Reputation: 69
How can a partial class be useful in coding? Can anyone explain in detail with examples?
Upvotes: 6
Views: 1101
Reputation: 6133
I have seen people using partial classes to separate classes that are too large into separate files - where a better solution would be to split the class up into many separate classes.
I consider it an anti-pattern to use partial classes for splitting hand written classes into separate files.
Upvotes: 2
Reputation: 2158
Partial class is use full when multiple users are working on same class so keyword partial is used. but when compiler compiles the code it combine all partial classes with same name to one class.hence it reacts as one class.
Upvotes: 0
Reputation: 3880
Another use: if you have a giant tab control with many tabs that you want to split into one tab's code per file, you can do that with partials.
Upvotes: 0
Reputation: 3068
Partial classes are very useful in scenarios , when two or more developers are working on same class. If the Class is not partial then only one developer can be working on the class at a time. But in case of partial classes, you can create a number of files with same class name(full qualified name).

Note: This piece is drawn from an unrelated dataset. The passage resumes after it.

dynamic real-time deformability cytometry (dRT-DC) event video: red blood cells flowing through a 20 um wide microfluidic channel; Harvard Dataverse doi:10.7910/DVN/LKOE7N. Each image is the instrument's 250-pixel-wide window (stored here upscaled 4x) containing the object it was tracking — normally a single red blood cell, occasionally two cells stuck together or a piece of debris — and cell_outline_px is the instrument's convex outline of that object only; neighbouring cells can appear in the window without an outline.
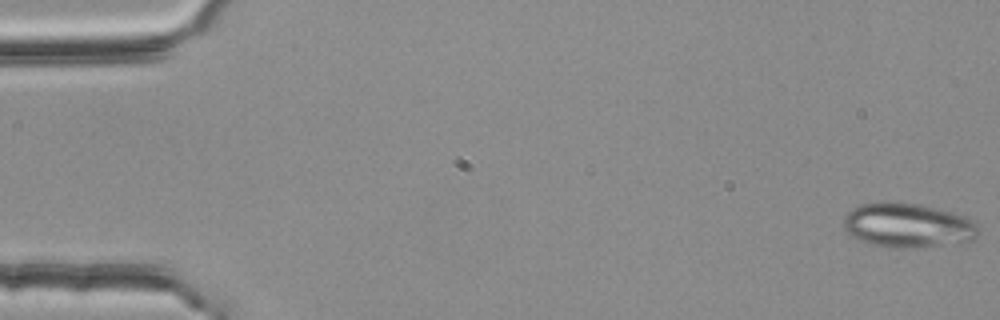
{"species": "common noctule bat (a hibernating species)", "species_latin": "Nyctalus noctula", "temperature_condition": "room temperature", "stored_images_in_passage": 55, "camera_frame_rate_fps": 3000, "um_per_image_px": 0.085, "animal": {"sex": "female", "body_mass_g": 25.1}, "frame": {"image": 1, "passage_image": 1, "time_ms": 0.0, "image_size_px": [1000, 320], "cell_outline_px": [[976, 236], [972, 240], [964, 244], [912, 248], [888, 248], [868, 244], [852, 236], [844, 228], [844, 216], [852, 208], [860, 204], [884, 200], [896, 200], [920, 204], [940, 208], [956, 212], [972, 220], [976, 224]], "centroid_in_image_um": [77.16, 19.14], "position_along_channel_um": 7.8, "area_um2": 36.01}}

partial classes declaration goes like this..
public partial class MyFirstPartialClass
{
}
Upvotes: 2
Reputation: 1044
A partial class is used when you want to define a class over one or more files.

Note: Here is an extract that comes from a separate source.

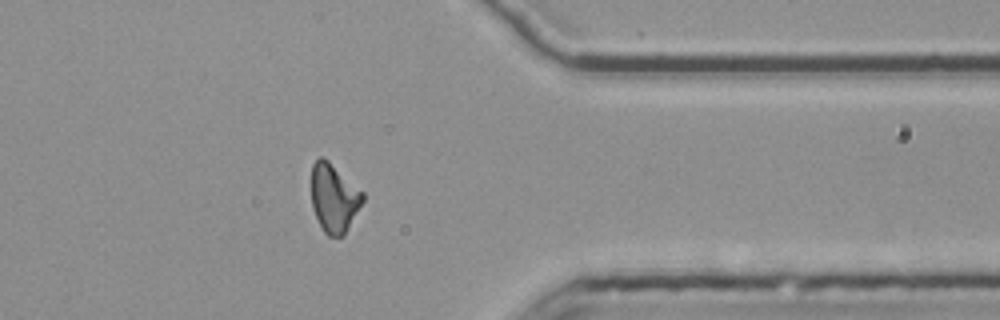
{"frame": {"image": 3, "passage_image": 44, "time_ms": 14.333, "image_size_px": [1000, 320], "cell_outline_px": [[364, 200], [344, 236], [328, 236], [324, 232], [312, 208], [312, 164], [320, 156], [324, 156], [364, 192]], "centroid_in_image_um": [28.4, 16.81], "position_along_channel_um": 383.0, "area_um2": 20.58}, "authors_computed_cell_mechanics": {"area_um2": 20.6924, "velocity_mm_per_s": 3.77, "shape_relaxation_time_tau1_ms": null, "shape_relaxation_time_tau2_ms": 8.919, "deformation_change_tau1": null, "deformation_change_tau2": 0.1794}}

Usually this is used to separate the code that generates the UI from the code that does contains the UI's logic. C# does this for example.
Sometimes when I have a huge class that cannot be broken down in other ways I used partial classes to separate groups of methods together although I do this very very rarely.
Upvotes: 0
Reputation: 6637
Source msdn.
Have a look at this link.
Upvotes: 8
Reputation: 62256
In addition to @Jon post: it provides you possibility to destribute same class among different files. So, for example, different developers can work on same big class, without jumping into the conflicts on any source control system.
We used it often, in case of big classes, bascially Facades, to leave dev group to "breath".
Regards.
Upvotes: 1
Reputation: 64487
The most prevalent example is in code-generation. The WinForms designer as of Visual Studio 2005 does this. It allows code-generated code to go into one file, while your hand-crafted code stays in another file. They are glued together at the end by the compiler.
Upvotes: 5
Reputation: 706
This might help you out.
https://web.archive.org/web/20211020111732/https://www.4guysfromrolla.com/articles/071509-1.aspx
Upvotes: 0
Reputation: 1500875
The main use is to separate designer-generated code (e.g. a UI, or entities) from hand-written code; the two are mashed together at compile time, so you still just get a single class, but you don't see the designer cruft when looking at code.
It's not the only useful situation, but it's the main one I've come across.